[Data records]
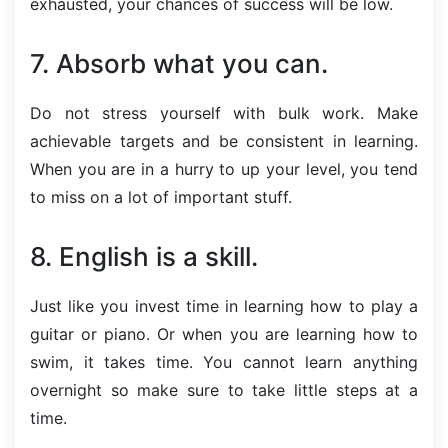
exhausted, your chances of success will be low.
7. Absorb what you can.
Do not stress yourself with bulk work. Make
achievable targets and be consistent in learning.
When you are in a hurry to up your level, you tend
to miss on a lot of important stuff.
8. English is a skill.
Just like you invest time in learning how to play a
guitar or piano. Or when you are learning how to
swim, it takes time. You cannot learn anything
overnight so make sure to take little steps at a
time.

==

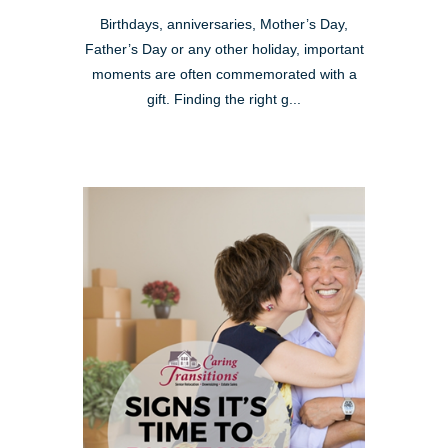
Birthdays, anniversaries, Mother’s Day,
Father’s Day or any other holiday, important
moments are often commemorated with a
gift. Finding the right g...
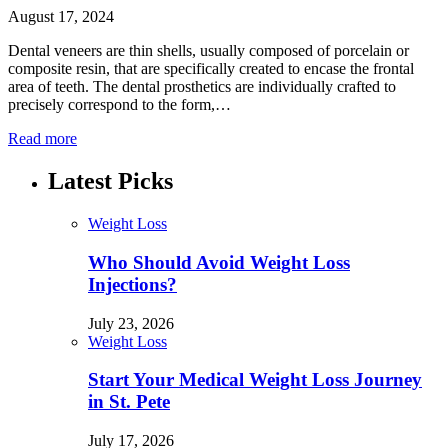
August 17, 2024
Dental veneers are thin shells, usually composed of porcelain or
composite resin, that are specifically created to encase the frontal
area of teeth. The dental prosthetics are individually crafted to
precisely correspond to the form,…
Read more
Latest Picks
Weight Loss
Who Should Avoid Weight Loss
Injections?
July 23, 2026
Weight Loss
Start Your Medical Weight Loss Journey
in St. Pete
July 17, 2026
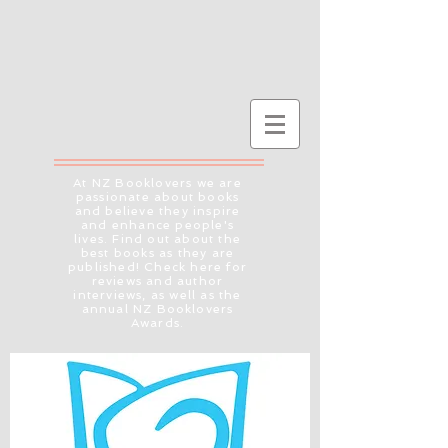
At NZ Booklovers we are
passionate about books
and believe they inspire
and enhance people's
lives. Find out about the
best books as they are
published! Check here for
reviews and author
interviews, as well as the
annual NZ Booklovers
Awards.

» **GOAL OF THE EXERCISE**: Copy out, word for word, the lines of the listing between the line containing "exhausted, your chances" and the line containing "8. English is a skill.", inclusive.

» **EXPECTED OUTPUT**:
exhausted, your chances of success will be low.
7. Absorb what you can.
Do not stress yourself with bulk work. Make
achievable targets and be consistent in learning.
When you are in a hurry to up your level, you tend
to miss on a lot of important stuff.
8. English is a skill.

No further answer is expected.